# [TEXTO DADO]

# # # #

La frase del militar, sibilina, casi inaudible, pareció retumbar en cada rincón del descampado, de la ciudad, del mundo. Colarse debajo de puertas de cuarteles, comisarías y despachos oficiales. Llegar a conocimiento de autoridades civiles, militares y eclesiásticas, aparecer a grandes titulares en la prensa escrita, televisiva y radial. Provocar conciliábulos, corrillos gubernamentales, reuniones definitorias, donde se definirían medidas ejemplificadoras y se aplicaría todo el rigor de la ley, hasta las últimas consecuencias.
Comencé a soñar un destino. Un transporte en camión a la Fábrica Militar de Pólvoras y Explosivos, un interrogatorio, gritos, golpes, agua, 220 voltios, posterior traslado a otra unidad militar, esta vez desconocida y después el gris que torna a negro en la noche inacabable.
Desperté. El oficial discutía con mis compañeros:
El “dueño” del tren fantasma estaba vestido de militar. ¿eso qué significa?
(A coro, tono didáctico) -No. Nada. Así se viste un maestro de ceremonias en el circo.
- Pero parecía una crítica al Ejército.
(A coro, con aclaratoria cobardía) -No, no. En realidad criticábamos a las potencias foráneas.
- ¿Y siguen haciendo esa obra?
(A coro, con anfitriónica cordialidad) -No, señor, ahora estamos representando dos sainetes: “El teléfono” y “La máquina de escribir”, de Enrique Wernicke, autor nacional. Vaya a verla esta noche, está invitado. Sí, sí ( y a nuestros subconscientes les dio vergüenza agregar:¿vio que buena gente somos, que bien que nos portamos?)

# # # #

# [PREGUNTAS DE ESTUDIO]
[A] Indique si cada afirmación concuerda con el relato sobre el oficial y el tren fantasma, respondiendo sí o no y citando literalmente las palabras del relato que lo deciden: (i) el "dueño" del tren fantasma iba vestido de militar; (ii) los compañeros reconocen que criticaban al Ejército; (iii) los sainetes que representan ahora son de un autor extranjero.
[B] Continúe el relato sobre el oficial y el tren fantasma a partir de su última oración.
Los datos no se necesitan para resolver este ejercicio.

# # # #

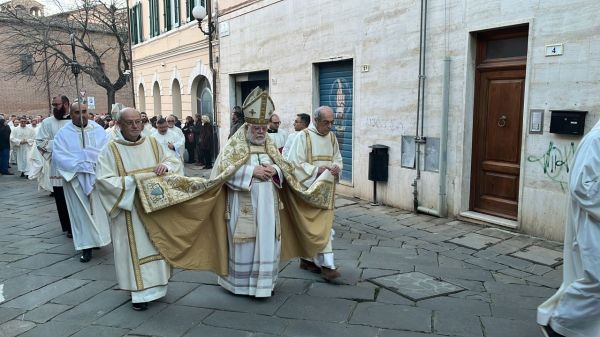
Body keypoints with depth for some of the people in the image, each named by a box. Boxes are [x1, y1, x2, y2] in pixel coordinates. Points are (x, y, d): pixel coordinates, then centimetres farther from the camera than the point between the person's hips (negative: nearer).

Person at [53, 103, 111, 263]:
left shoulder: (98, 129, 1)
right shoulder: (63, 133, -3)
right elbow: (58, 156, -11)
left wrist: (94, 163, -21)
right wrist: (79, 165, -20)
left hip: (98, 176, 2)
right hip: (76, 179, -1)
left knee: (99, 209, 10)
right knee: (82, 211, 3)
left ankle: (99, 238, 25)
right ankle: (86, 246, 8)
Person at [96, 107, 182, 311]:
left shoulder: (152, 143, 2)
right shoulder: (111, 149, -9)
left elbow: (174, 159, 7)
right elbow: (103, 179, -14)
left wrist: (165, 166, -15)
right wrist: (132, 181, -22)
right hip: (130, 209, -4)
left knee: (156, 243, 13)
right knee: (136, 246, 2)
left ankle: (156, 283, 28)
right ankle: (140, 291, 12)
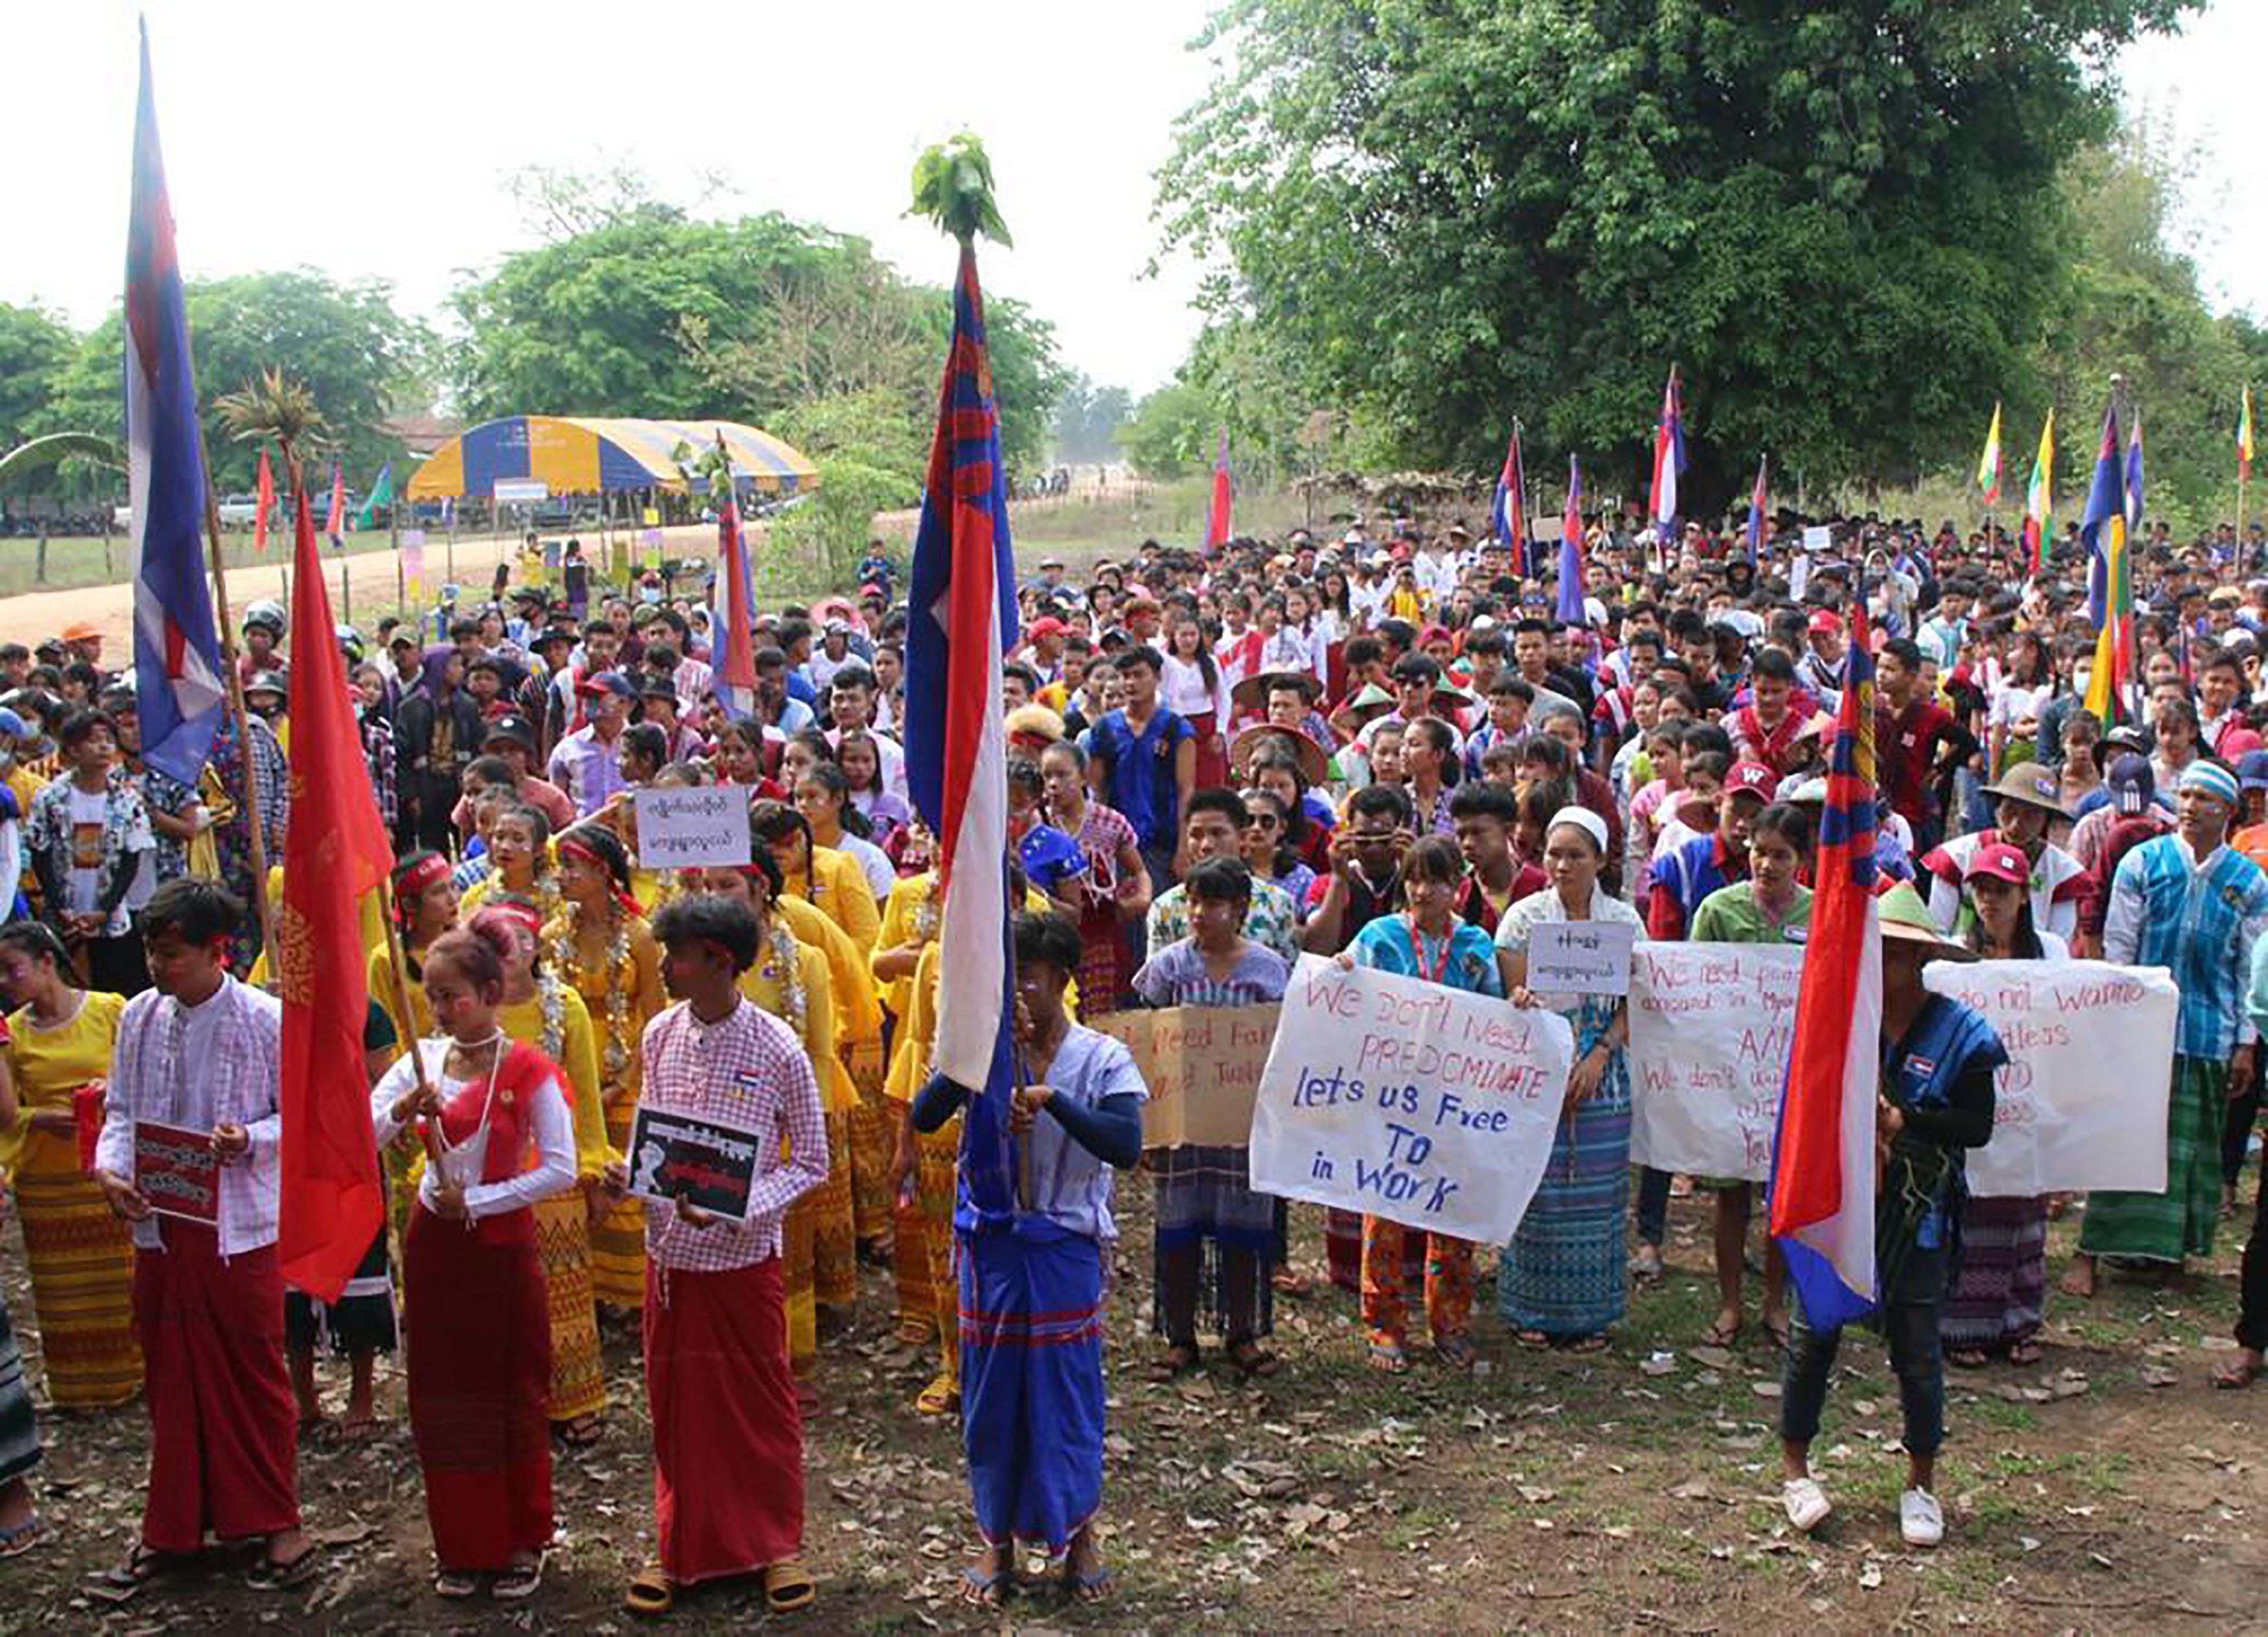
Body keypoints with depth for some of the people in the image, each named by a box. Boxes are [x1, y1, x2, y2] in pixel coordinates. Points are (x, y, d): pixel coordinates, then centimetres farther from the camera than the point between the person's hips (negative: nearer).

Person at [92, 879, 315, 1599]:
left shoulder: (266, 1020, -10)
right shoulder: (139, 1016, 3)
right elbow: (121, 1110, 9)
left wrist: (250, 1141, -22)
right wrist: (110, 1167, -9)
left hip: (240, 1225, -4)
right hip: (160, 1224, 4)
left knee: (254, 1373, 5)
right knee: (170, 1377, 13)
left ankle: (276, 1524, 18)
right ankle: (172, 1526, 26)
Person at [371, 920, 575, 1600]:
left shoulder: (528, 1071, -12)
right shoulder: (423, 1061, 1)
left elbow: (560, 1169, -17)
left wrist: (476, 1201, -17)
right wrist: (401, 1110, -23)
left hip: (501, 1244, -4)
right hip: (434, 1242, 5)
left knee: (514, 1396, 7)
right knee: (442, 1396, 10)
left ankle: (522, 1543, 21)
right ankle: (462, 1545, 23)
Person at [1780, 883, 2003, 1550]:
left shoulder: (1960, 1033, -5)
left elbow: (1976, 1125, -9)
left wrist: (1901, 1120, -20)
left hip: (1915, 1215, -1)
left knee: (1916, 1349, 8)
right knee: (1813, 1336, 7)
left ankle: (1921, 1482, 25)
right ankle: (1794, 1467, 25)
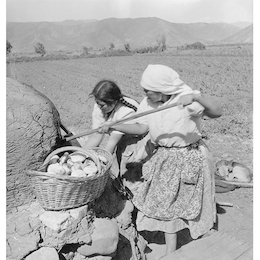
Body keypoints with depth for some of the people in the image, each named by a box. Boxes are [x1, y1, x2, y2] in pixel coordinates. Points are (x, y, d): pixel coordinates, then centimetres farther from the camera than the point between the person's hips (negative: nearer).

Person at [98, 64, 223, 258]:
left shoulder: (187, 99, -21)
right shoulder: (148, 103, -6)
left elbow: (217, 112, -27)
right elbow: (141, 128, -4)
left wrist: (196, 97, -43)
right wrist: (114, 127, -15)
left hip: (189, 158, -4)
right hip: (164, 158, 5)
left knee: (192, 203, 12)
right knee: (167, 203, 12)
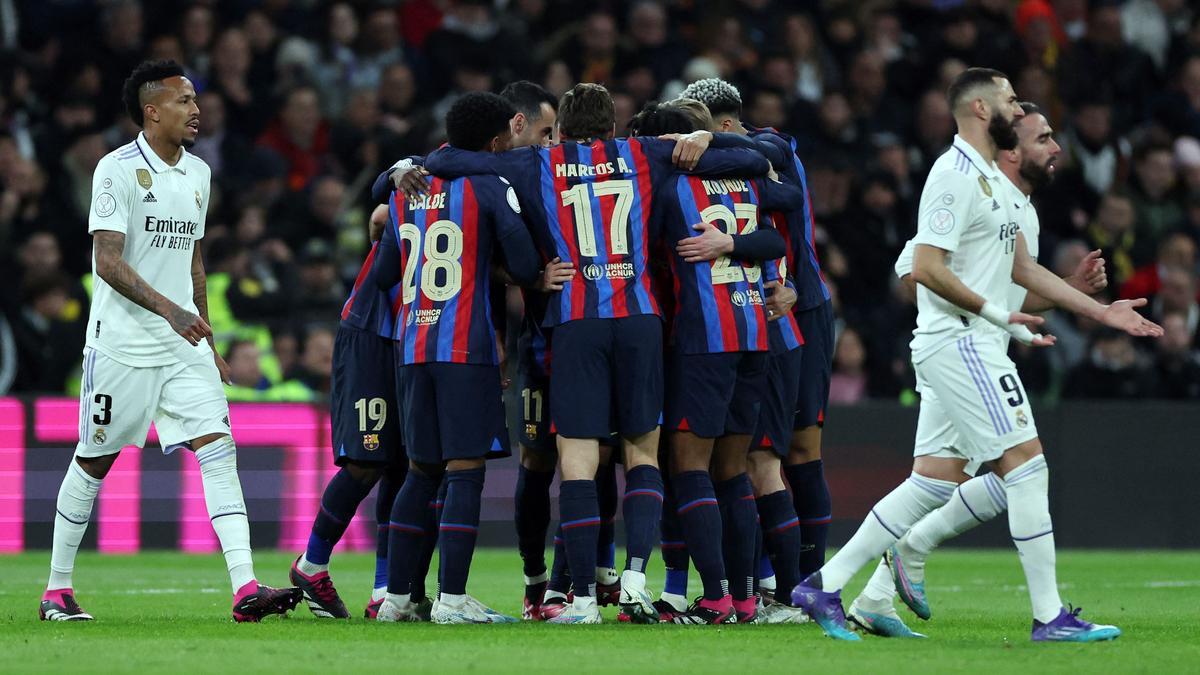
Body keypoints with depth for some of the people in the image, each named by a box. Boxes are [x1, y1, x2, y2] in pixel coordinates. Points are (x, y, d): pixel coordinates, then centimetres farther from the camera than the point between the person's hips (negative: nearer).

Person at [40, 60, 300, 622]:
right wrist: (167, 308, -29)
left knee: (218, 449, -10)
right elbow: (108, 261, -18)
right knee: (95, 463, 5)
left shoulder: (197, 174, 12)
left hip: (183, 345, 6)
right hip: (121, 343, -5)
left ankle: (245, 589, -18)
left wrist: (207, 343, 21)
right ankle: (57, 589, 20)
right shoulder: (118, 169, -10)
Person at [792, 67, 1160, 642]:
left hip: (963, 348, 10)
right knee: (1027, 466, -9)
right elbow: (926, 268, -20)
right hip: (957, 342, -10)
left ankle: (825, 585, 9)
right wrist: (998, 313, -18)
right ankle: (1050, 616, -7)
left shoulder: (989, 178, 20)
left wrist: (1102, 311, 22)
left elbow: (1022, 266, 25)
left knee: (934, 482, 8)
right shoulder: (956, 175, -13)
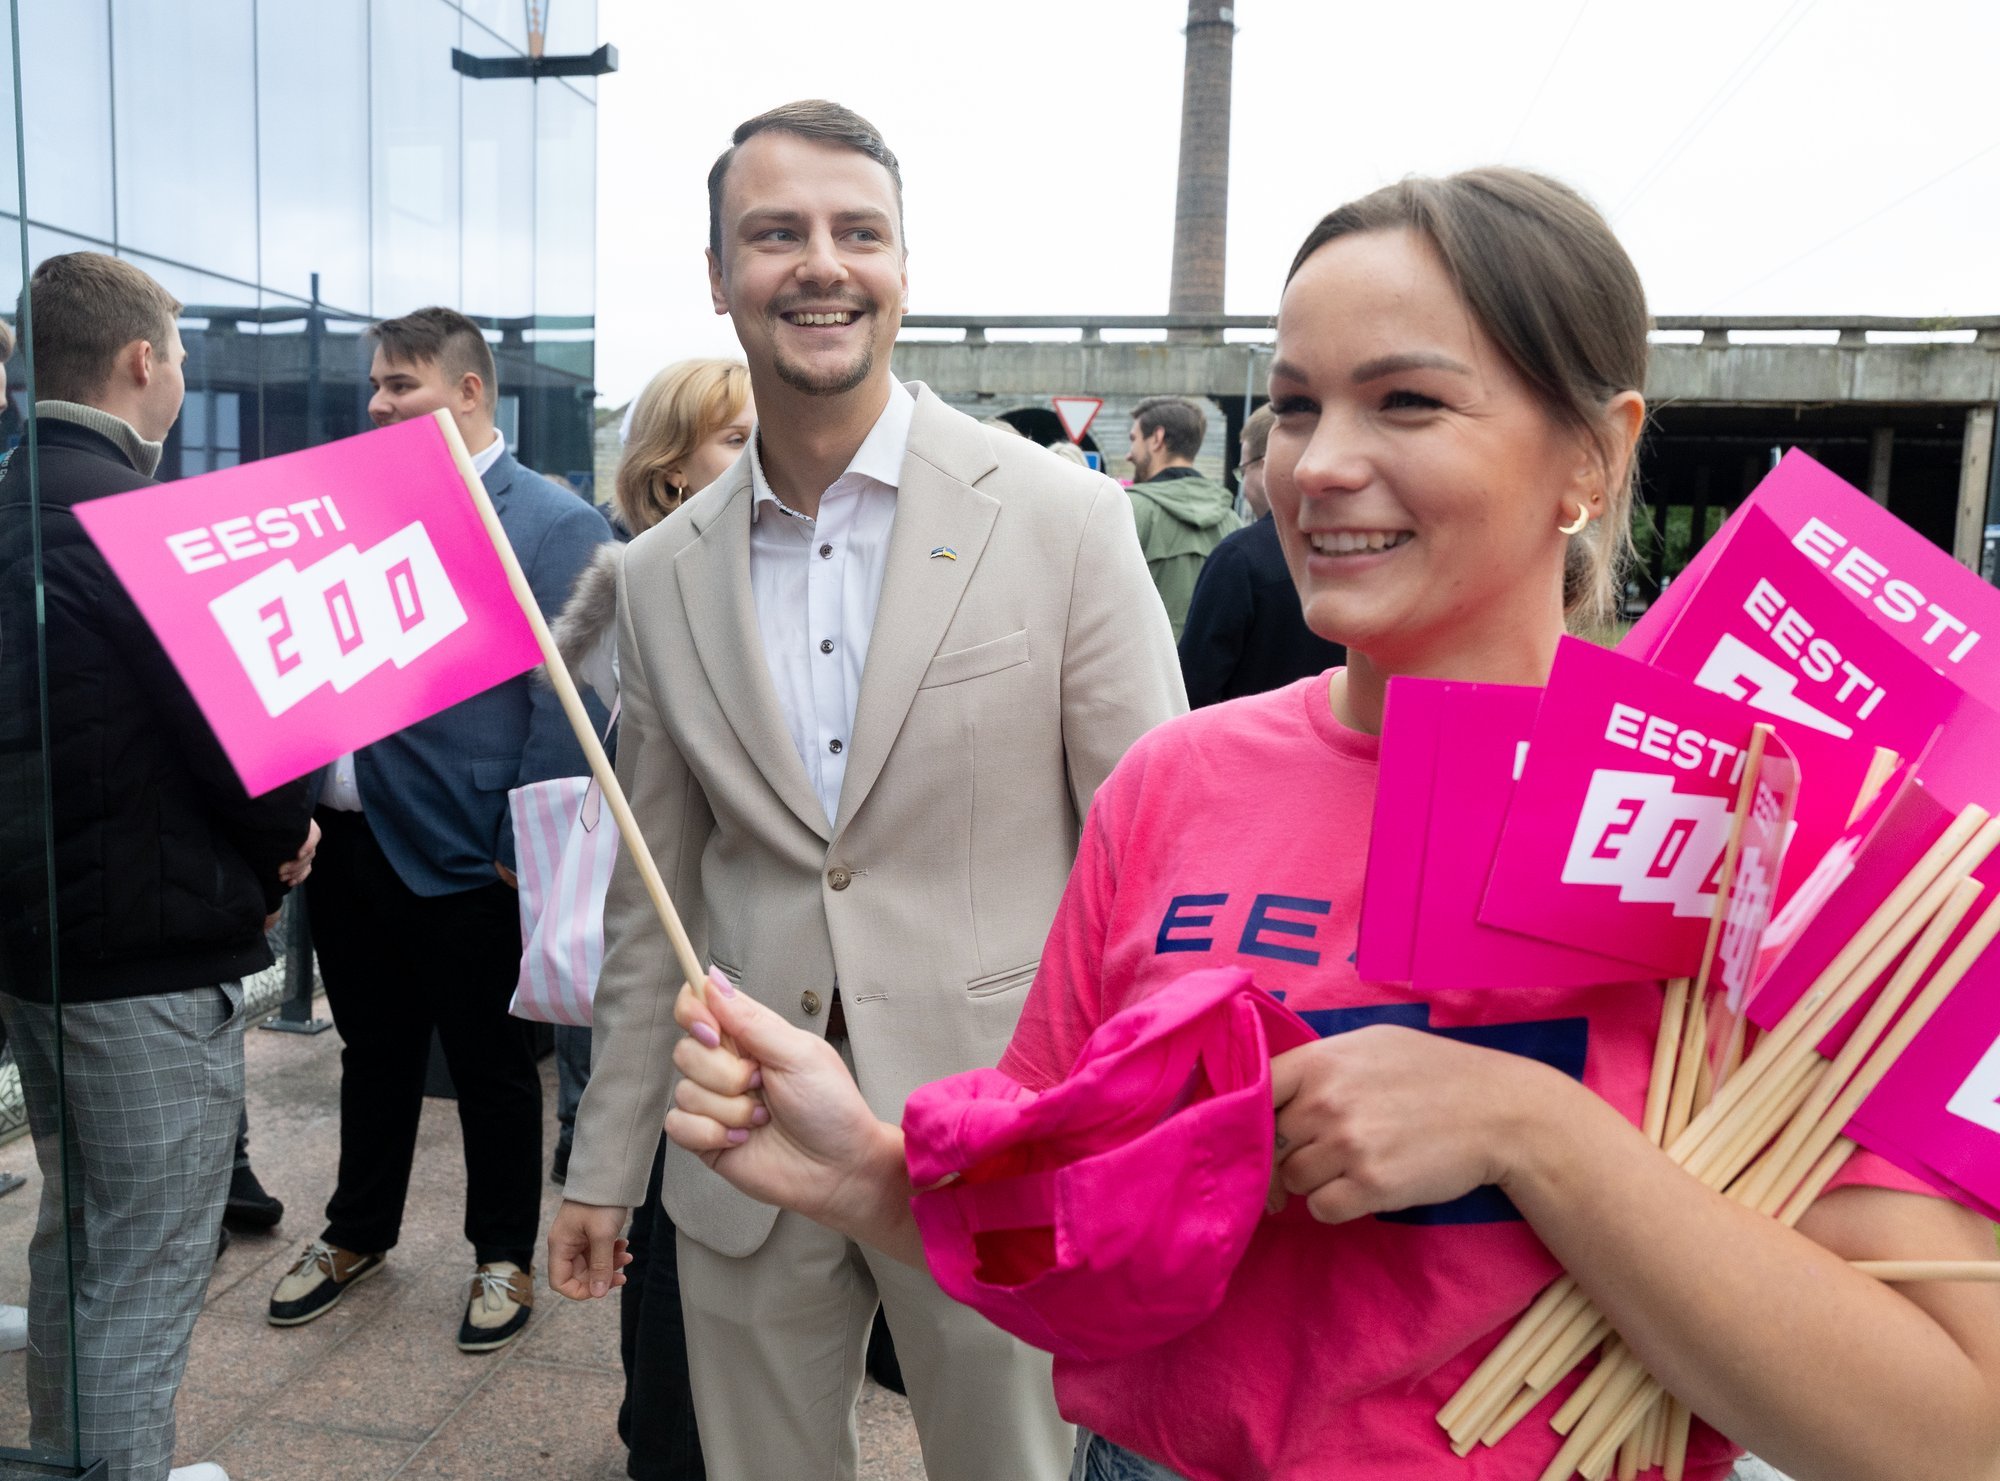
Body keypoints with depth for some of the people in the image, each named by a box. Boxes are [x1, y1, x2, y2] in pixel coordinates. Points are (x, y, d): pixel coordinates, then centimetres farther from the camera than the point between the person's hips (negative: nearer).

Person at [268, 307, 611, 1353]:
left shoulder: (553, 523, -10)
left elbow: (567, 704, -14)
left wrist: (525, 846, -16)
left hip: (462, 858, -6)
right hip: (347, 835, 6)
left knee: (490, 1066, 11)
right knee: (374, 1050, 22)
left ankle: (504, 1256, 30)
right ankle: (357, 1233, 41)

# # # #

# [RESPUESTAS DEL EJERCICIO]
[A]
(i) Sí: «El “dueño” del tren fantasma estaba vestido de militar.»
(ii) No: «No, no. En realidad criticábamos a las potencias foráneas.»
(iii) No: «de Enrique Wernicke, autor nacional».

[B]
- Está bien. Sigan viaje.
(respiración contenida…)
Pero ojo con lo que hacen. Yo esta noche los voy a ir a ver. Tengan cuidado.¿vieron lo que le pasó a Santuchito la semana pasada, no? Bueno: esta joda ¿saben cuando se va a terminar? cuando todos los que son como él, los simpatizantes y los indiferentes estén cinco metros bajo tierra. ¿entienden?
El Peugeot viajó en silencio los 55 kilómetros que separan Villa María de Bell Ville. No quisimos mirar hacia atrás. Sólo de vez en cuando cruzábamos alguna mirada para convencernos de que aún seguíamos con vida.
Esa noche cinco autómatas representaron correctamente dos inocentes sainetes argentinos, sabiendo que en la oscuridad de la sala podían estar abriéndose las puertas del infierno.
Pero nada pasó. O sí.
Porque aquella fue la última función de Teatro de Grupo. Sin meditarlo, discutirlo o decidirlo expresamente, fuimos de a poco espaciando los encuentros, los ensayos, posponiendo o suspendiendo funciones, viéndonos cada vez con menos frecuencia, refugiándonos en las modalidades del exilio: algunos en el estudio o el trabajo, otros en el matrimonio o el extranjero.
Todos en el silencio.
La parte de abajo de la cama.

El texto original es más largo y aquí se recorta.